Com a evolução da tecnologia evoluiu também as formas de fraude. Há alguns anos a comunidade viveu um derrame de Gifts Cards, sem identificação, que eram usados pelos fraudadores para fazer compras de eletrônicos, relógios de grife e roupas ou sapatos de valores altos. Vários esquemas foram desmontados e muitos foram presos, na ocasião. Agora o golpe mais comum é usar cartões com identificação, inclusive acompanhados de identidade também falsa. “’E muito fácil. Eles imprimem os cartões e falsificam ID brasileira, com o mesmo nome e assinatura dos cartões”, afirma J.J., brasileiro que chegou a ser investigado pela polícia por causa da proximidade com um dos suspeitos. “Mas consegui provar que não estava no esquema. Até porque minha esposa foi vítima de clonagem duas vezes”, conta ele.Como eles conseguem os dados dos clientes
O que impressiona é a facilidade de conseguir os dados roubados. Os líderes dos grupos usam várias formas; até um esquema de bluetooth skimmer já foi descoberto. Trata-se de um dispositivo sem fio, instalados em postos de gasolinas ou usados por “colaboradores” em postos, bares e clubes. Em Miami, o envolvimento de balconistas, bartenders, garçons e atendentes de postos é confirmado pelo departamento de polícia. Segundo o Sgt. Carlos Rosario, do Miami-Dade Police Department, é dificil combater essa prática já que as vantagens financeiras oferecidas pelo esquema são grandes. Um trabalhador comum pode ganhar de US$20 a U$50 por cada cartão que copia. Num turno de trabalho e possível copiar até 20 cartões, em média, de acordo o sargento.J.J. conviveu de perto com um jovem que imprimia cartões e revela detalhes de como tudo é feito. “Antes eles compravam os dados através de um site ucraniano, mas esse meio ‘caiu’. Daí passaram a usar os ‘chupa-cabras’, (credit card skimmers) maquininhas leitoras de cartão. Em clubes e restaurantes é comum ter alguém, lá dentro, que usa uma “régua” para copiar”, conta. A “régua”, a que ele se refere, é um dispositivo parecido com um bracelete. Algumas pessoas usam no tornozelo, escondido, e um discreto movimento próximo à maquininha é suficiente para copiar os dados. Os golpistas pagam até $100 por cada “informação” roubada, ou 30% do valor roubado, segundo afirma J.J.

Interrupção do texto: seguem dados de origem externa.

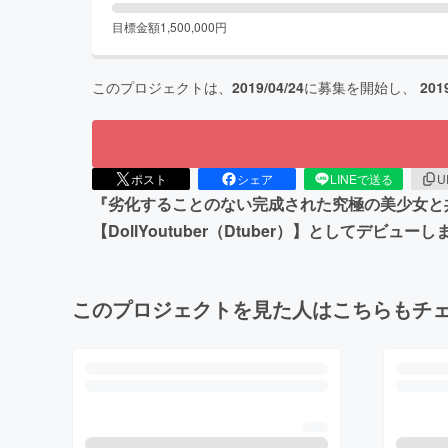
目標金額
1,500,000
円
このプロジェクトは、
2019/04/24
に募集を開始し、
201
ポスト
シェア
LINEで送る
U
『劣化することのない完成された究極の美少女と共
【DollYoutuber（Dtuber）】としてデ
このプロジェクトを見た人はこちらもチ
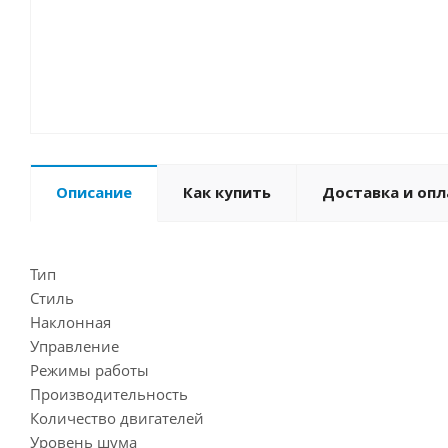
Описание
Как купить
Доставка и опл
Тип
Стиль
Наклонная
Управление
Режимы работы
Производительность
Количество двигателей
Уровень шума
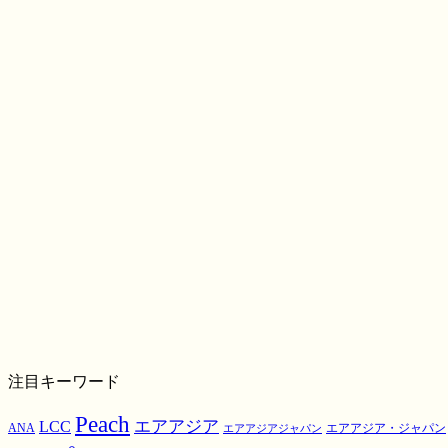
注目キーワード
Peach
エアアジア
LCC
ANA
エアアジア・ジャパン
エアアジアジャパン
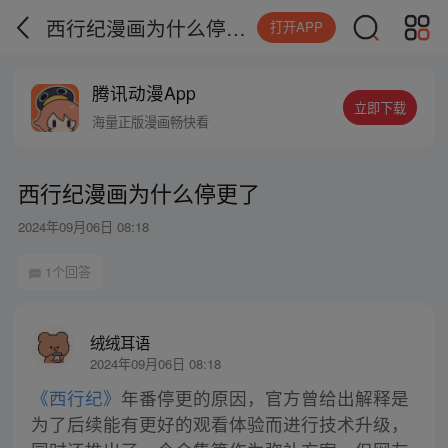
西行纪漫画为什么停更了
打开APP
腾讯动漫App
立即下载
海量正版漫画畅快看
西行纪漫画为什么停更了
2024年09月06日 08:18
1个回答
绒绒耳语
2024年09月06日 08:18
《西行纪》
年番停更的原因，官方曾给出解释是
为了后续能有更好的观看体验而进行技术升级，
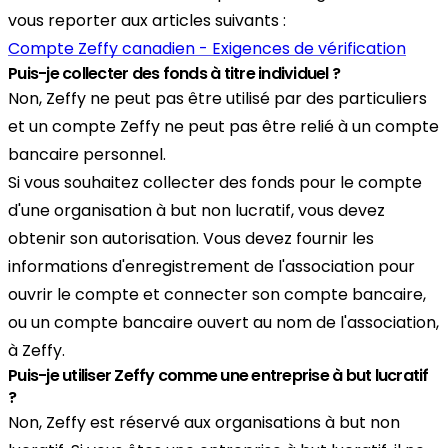
vous reporter aux articles suivants :
Compte Zeffy canadien - Exigences de vérification
Puis-je collecter des fonds à titre individuel ?
Non, Zeffy ne peut pas être utilisé par des particuliers
et un compte Zeffy ne peut pas être relié à un compte
bancaire personnel.
Si vous souhaitez collecter des fonds pour le compte
d'une organisation à but non lucratif, vous devez
obtenir son autorisation. Vous devez fournir les
informations d'enregistrement de l'association pour
ouvrir le compte et connecter son compte bancaire,
ou un compte bancaire ouvert au nom de l'association,
à Zeffy.
Puis-je utiliser Zeffy comme une entreprise à but lucratif
?
Non, Zeffy est réservé aux organisations à but non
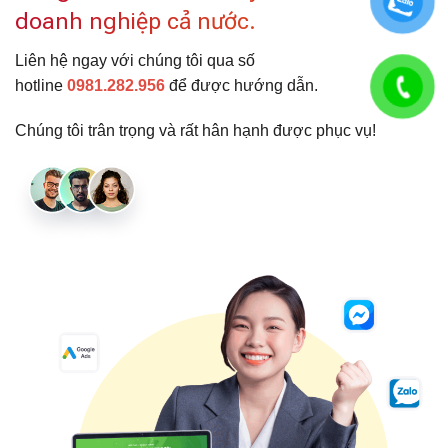
doanh nghiệp cả nước.
Liên hệ ngay với chúng tôi qua số
hotline
0981.282.956
để được hướng dẫn.
Chúng tôi trân trọng và rất hân hạnh được phục vụ!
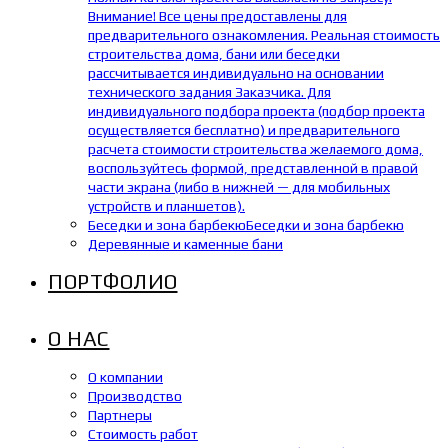
Внимание! Все цены предоставлены для
предварительного ознакомления. Реальная стоимость
строительства дома, бани или беседки
рассчитывается индивидуально на основании
технического задания Заказчика. Для
индивидуального подбора проекта (подбор проекта
осуществляется бесплатно) и предварительного
расчета стоимости строительства желаемого дома,
воспользуйтесь формой, представленной в правой
части экрана (либо в нижней — для мобильных
устройств и планшетов).
Беседки и зона барбекю
Беседки и зона барбекю
Деревянные и каменные бани
ПОРТФОЛИО
О НАС
О компании
Производство
Партнеры
Стоимость работ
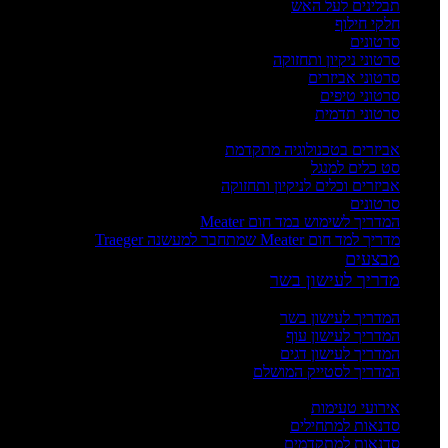
תבלינים לעל האש
חלקי חילוף
סרטונים
סרטוני ניקיון ותחזוקה
סרטוני אביזרים
סרטוני טיפים
סרטוני תדמית
העשרה
אביזרים בטכנולוגיה מתקדמת
סט כלים למנגל
אביזרים וכלים לניקיון ותחזוקה
סרטונים
המדריך לשימוש במד חום Meater
מדריך למד חום Meater שמתחבר למעשנה Traeger
מבצעים
מדריך לעישון בשר
מדריכים
המדריך לעישון בשר
המדריך לעישון עוף
המדריך לעישון דגים
המדריך לסטייק המושלם
אירועים וסדנאות
אירועי טעימות
סדנאות למתחילים
סדנאות למתקדמים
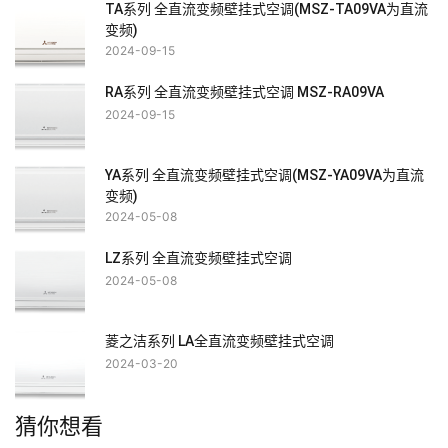
TA系列 全直流变频壁挂式空调(MSZ-TA09VA为直流
变频)
2024-09-15
RA系列 全直流变频壁挂式空调 MSZ-RA09VA
2024-09-15
YA系列 全直流变频壁挂式空调(MSZ-YA09VA为直流
变频)
2024-05-08
LZ系列 全直流变频壁挂式空调
2024-05-08
菱之洁系列 LA全直流变频壁挂式空调
2024-03-20
猜你想看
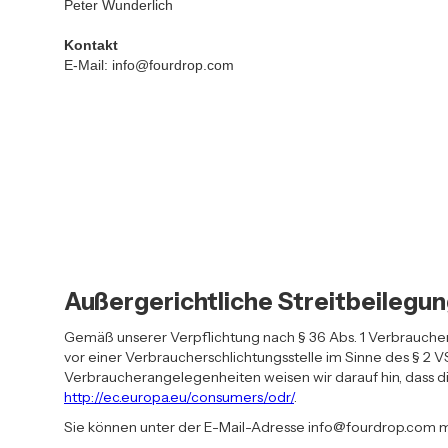
Peter Wunderlich
Kontakt
E-Mail: info@fourdrop.com
Außergerichtliche Streitbeilegun
Gemäß unserer Verpflichtung nach § 36 Abs. 1 Verbrauchers
vor einer Verbraucherschlichtungsstelle im Sinne des § 2
Verbraucherangelegenheiten weisen wir darauf hin, dass di
http://ec.europa.eu/consumers/odr/
.
Sie können unter der E-Mail-Adresse info@fourdrop.com mit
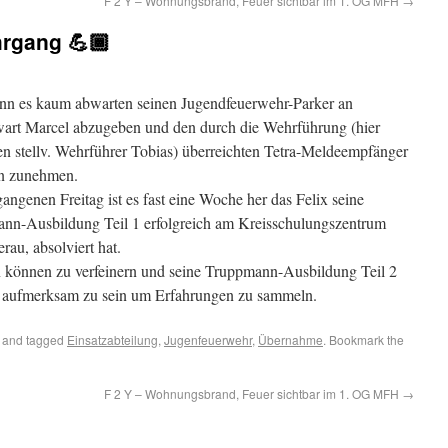
F 2 Y – Wohnungsbrand, Feuer sichtbar im 1. OG MFH
→
rgang 💪🏾
ann es kaum abwarten seinen Jugendfeuerwehr-Parker an
art Marcel abzugeben und den durch die Wehrführung (hier
en stellv. Wehrführer Tobias) überreichten Tetra-Meldeempfänger
n zunehmen.
ngenen Freitag ist es fast eine Woche her das Felix seine
nn-Ausbildung Teil 1 erfolgreich am Kreisschulungszentrum
au, absolviert hat.
ein können zu verfeinern und seine Truppmann-Ausbildung Teil 2
ts aufmerksam zu sein um Erfahrungen zu sammeln.
and tagged
Einsatzabteilung
,
Jugenfeuerwehr
,
Übernahme
. Bookmark the
F 2 Y – Wohnungsbrand, Feuer sichtbar im 1. OG MFH
→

Uma vez copiado os dados, eles imprimem em um cartão em branco. “Geralmente eles tem duas maquininhas, uma ‘empinadeira’ e uma ‘printadeira’ para trabalhar”, conta. As máquinas podem ser compradas facilmente pela internet e a venda não pode ser proibida, já que tem outras finalidades, legais. “Empinadeira” é máquina responsável por copiar os números em relevo (embossing machine) e a “printadeira” dá cor aos números; imprime em cor prata ou dourado, segundo afirma J.J. E tudo isso é feito em minutos. “Eles imprimem vários. E nunca saem com um cartão só. Saem com vários cartões porque se um der ‘declined’ (quando a transação é negada), eles usam outro. Uma vez declined aquela “informação” já está perdida; não serve mais”, conta. J.J. também dá nomes. Diz que um dos líderes do momento, na comunidade, atende por nome de Fausto (mas pode se tratar de nome falso) e coordena um grupo de dezenas “distribuidores” (pessoas responsáveis por aliciar outros colaboradores). “São uns moleques, que não querem trabalhar; preferem levar uma vida fácil”, completa.
*Com informações do Patch.com e Palm Beach Post.